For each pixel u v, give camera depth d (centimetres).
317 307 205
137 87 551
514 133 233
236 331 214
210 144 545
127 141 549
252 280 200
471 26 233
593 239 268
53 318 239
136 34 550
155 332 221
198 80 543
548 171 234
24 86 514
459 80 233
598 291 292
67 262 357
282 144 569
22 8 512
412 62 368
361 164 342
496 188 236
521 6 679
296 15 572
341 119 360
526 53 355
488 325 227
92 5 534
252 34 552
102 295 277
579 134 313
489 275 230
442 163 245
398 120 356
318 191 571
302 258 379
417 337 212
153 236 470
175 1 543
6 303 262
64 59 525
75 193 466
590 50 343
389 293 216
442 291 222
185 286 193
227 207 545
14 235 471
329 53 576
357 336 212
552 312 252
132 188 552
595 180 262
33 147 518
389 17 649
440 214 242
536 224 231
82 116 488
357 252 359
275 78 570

******

Task goal
Every record is to be written out verbatim.

Written solution
For each pixel u v, give camera depth d (centimetres).
317 307 205
137 87 551
514 133 233
236 331 214
210 144 545
127 141 549
252 280 200
471 26 233
593 239 268
53 318 239
136 34 550
155 332 221
198 80 543
548 171 234
24 86 514
459 80 233
598 291 292
67 262 357
282 144 569
22 8 512
412 62 368
361 164 342
496 188 236
521 6 679
296 15 572
341 119 360
526 53 355
488 325 227
92 5 534
252 34 552
102 295 277
579 134 313
489 275 230
442 163 245
398 120 356
318 191 571
302 258 379
417 337 212
153 236 470
175 1 543
6 303 262
64 59 525
75 193 466
590 50 343
389 293 216
442 291 222
185 286 193
227 207 545
14 235 471
329 53 576
357 336 212
552 312 252
132 188 552
595 180 262
33 147 518
389 17 649
440 214 242
536 224 231
82 116 488
357 252 359
275 78 570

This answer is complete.